De verklaringen van [medeverdachte 2] stemmen op belangrijke punten overeen met wat verdachte heeft verklaard over wat hem door [medeverdachte 3] is verteld, namelijk over een drugsgerelateerde vechtpartij waarbij veel bloed was ontstaan dat opgeruimd moest worden. Alleen op het meest springende punt, namelijk dat [medeverdachte 3] tegen verdachte heeft gezegd dat er daardoor een dode in haar woning lag, een omstandigheid die zowel voor zijn zus als voor verdachte belastend is, heeft verdachte een ontkennende verklaring afgelegd.
Door [medeverdachte 1] is, anders dan door de verdediging is aangevoerd, wel degelijk verklaard over een dode (p. 1038). Dat dit niet op een en dezelfde pagina van het politieverhoor is uitgewerkt, kan hieraan niet afdoen.
De vraag wanneer precies voor het eerst en verder over het brandstichtingsplan is gesproken, verliest aan betekenis. Verdachte heeft in dit verband en voor zover hier relevant verklaard dat ze rond 17.30 à 17.45 uur bij hem waren. Bij het gesprek waren [medeverdachte 1] , [medeverdachte 2] , [medeverdachte 3] en hij. Verdachte wist dat er veel bloed was en dat ze (de rechtbank begrijpt: [medeverdachte 3] ) zei dat er de fik in moest.32 Uit verdachtes verklaring volgt dat hij - volgens hem sinds de vrijdagnamiddag - wist van het brandstichtingsplan.

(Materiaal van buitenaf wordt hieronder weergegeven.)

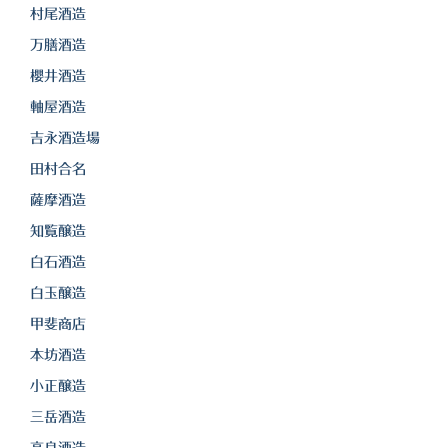
白金酒造
村尾酒造
田崎酒造
万膳酒造
櫻井酒造
三和酒類
軸屋酒造
京屋酒造
吉永酒造場
田村合名
雲海酒造
薩摩酒造
配送について
知覧醸造
特定商取引法の表記
白石酒造
白玉醸造
お問合わせ
甲斐商店
本坊酒造
小正醸造
三岳酒造
高良酒造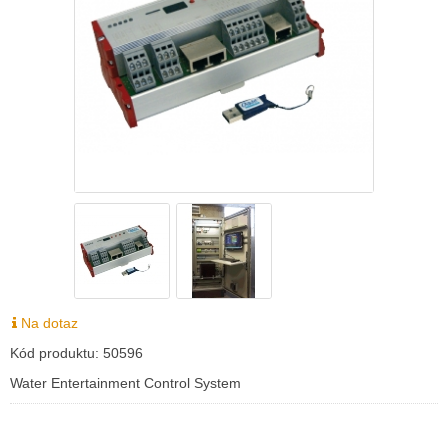
Na dotaz
Kód produktu:
50596
Water Entertainment Control System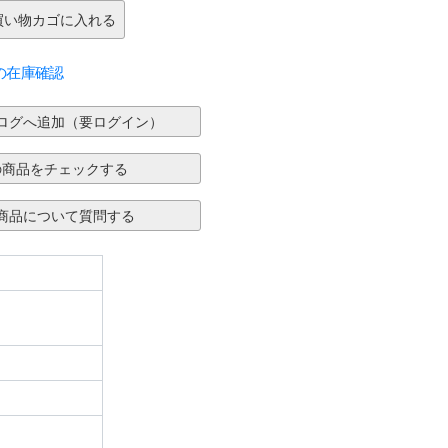
の在庫確認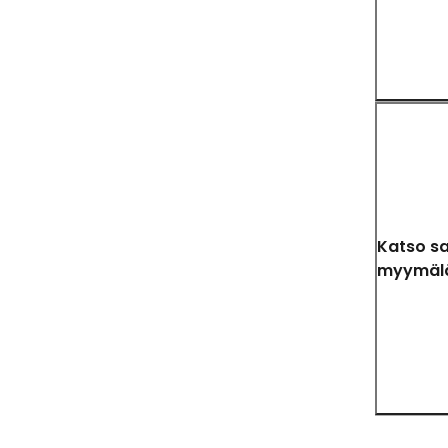
Katso s
myymäl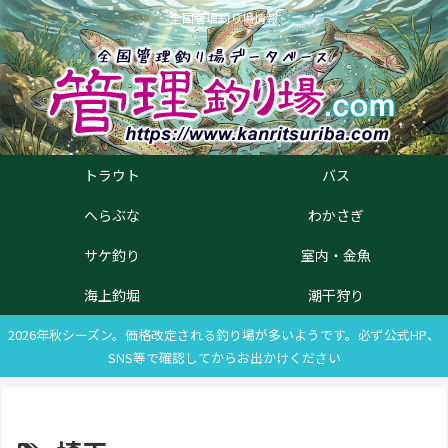
全国管理釣り場情報
トラウト
バス
へらぶな
わかさぎ
サケ釣り
室内・金魚
海上釣堀
潮干狩り
2026年秋シーズン。価格改定される釣り場が多いようです。必ず公式HP、
SNS等で確認してからお出かけください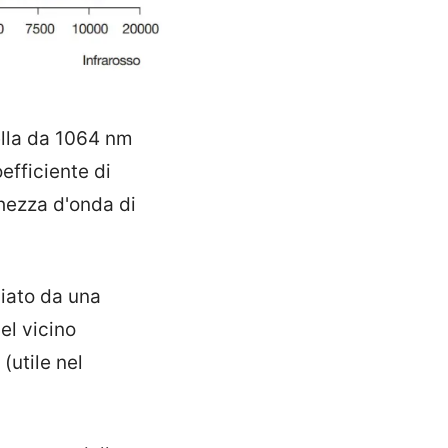
ella da 1064 nm
oefficiente di
ghezza d'onda di
iato da una
el vicino
(utile nel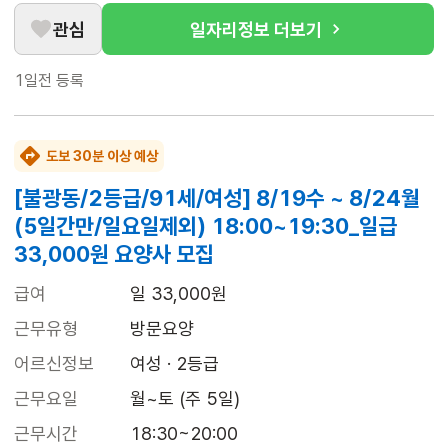
관심
일자리정보 더보기
1일전
등록
도보 30분 이상 예상
[불광동/2등급/91세/여성] 8/19수 ~ 8/24월
(5일간만/일요일제외) 18:00~19:30_일급
33,000원 요양사 모집
급여
일 33,000원
근무유형
방문요양
어르신정보
여성 · 2등급
근무요일
월~토 (주 5일)
근무시간
18:30~20:00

De rechtbank overweegt verder dat [medeverdachte 2] en [medeverdachte 1] met hun verklaringen ook zichzelf hebben belast. Daarbij is niet gebleken dat zij motieven hadden om verdachte ten onrechte aan te wijzen als medebetrokkene bij de brandstichting.

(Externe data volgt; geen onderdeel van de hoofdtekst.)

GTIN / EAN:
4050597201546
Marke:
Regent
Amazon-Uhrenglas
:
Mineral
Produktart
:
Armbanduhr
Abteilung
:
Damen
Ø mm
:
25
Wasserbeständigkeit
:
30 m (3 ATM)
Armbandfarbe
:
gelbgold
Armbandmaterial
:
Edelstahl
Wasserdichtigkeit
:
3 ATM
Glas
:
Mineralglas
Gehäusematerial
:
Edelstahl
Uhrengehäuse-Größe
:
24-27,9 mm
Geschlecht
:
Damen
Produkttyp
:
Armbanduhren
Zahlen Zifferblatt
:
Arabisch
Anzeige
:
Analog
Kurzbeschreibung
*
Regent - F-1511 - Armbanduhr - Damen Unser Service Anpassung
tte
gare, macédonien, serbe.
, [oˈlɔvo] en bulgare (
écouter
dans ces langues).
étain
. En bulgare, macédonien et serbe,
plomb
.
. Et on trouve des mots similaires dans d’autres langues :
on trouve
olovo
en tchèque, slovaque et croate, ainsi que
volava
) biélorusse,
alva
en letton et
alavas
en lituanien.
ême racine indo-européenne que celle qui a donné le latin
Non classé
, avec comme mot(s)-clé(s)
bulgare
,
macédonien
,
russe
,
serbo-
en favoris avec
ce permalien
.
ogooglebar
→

Het vorenstaande brengt naar het oordeel van de rechtbank dan ook mee, dat verdachte wist dat er in het chalet van zijn zus een dode man lag als gevolg van geweld, dat de brandstichting diende om sporen weg te maken en dat verdachte die brandstichting mogelijk heeft gemaakt door zijn auto en benzine als brandversneller ter beschikking te stellen.

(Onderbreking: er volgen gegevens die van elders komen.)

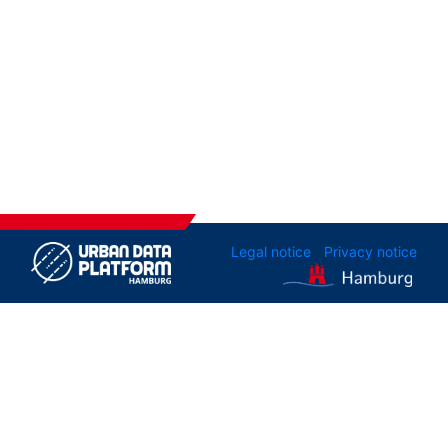
Legal notice
Privacy notice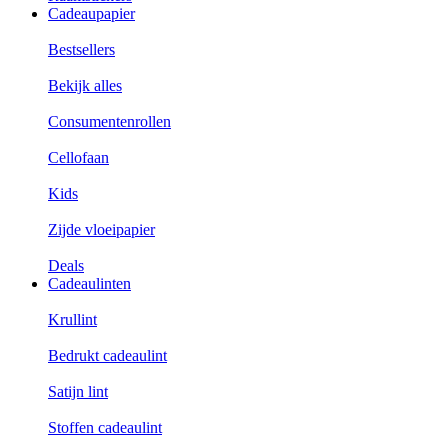
Cadeaupapier
Bestsellers
Bekijk alles
Consumentenrollen
Cellofaan
Kids
Zijde vloeipapier
Deals
Cadeaulinten
Krullint
Bedrukt cadeaulint
Satijn lint
Stoffen cadeaulint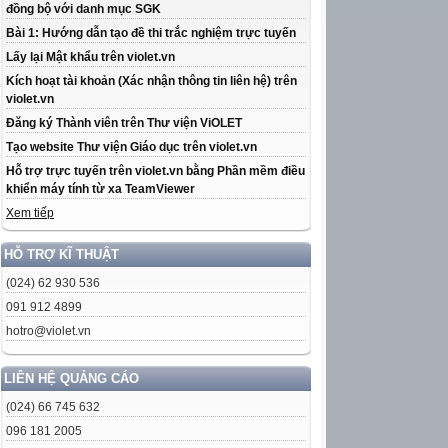
đồng bộ với danh mục SGK
Bài 1: Hướng dẫn tạo đề thi trắc nghiệm trực tuyến
Lấy lại Mật khẩu trên violet.vn
Kích hoạt tài khoản (Xác nhận thông tin liên hệ) trên
violet.vn
Đăng ký Thành viên trên Thư viện ViOLET
Tạo website Thư viện Giáo dục trên violet.vn
Hỗ trợ trực tuyến trên violet.vn bằng Phần mềm điều
khiển máy tính từ xa TeamViewer
Xem tiếp
HỖ TRỢ KĨ THUẬT
(024) 62 930 536
091 912 4899
hotro@violet.vn
LIÊN HỆ QUẢNG CÁO
(024) 66 745 632
096 181 2005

Verdachtes eigen verklaring dat hij weliswaar wist dat er in het chalet iets was gebeurd, een vechtpartij, waardoor er veel bloed lag en dat zijn zus haar chalet in brand wilde steken, maar dat hij zich daarvan gedistantieerd heeft, acht de rechtbank mede gezien het vorenstaande niet aannemelijk geworden. Verdachte heeft verder verklaringen afgelegd die weersproken worden door onderzoeksresultaten in het dossier, zodat de rechtbank zijn verklaringen over een alternatieve toedracht ook om die reden niet aannemelijk acht.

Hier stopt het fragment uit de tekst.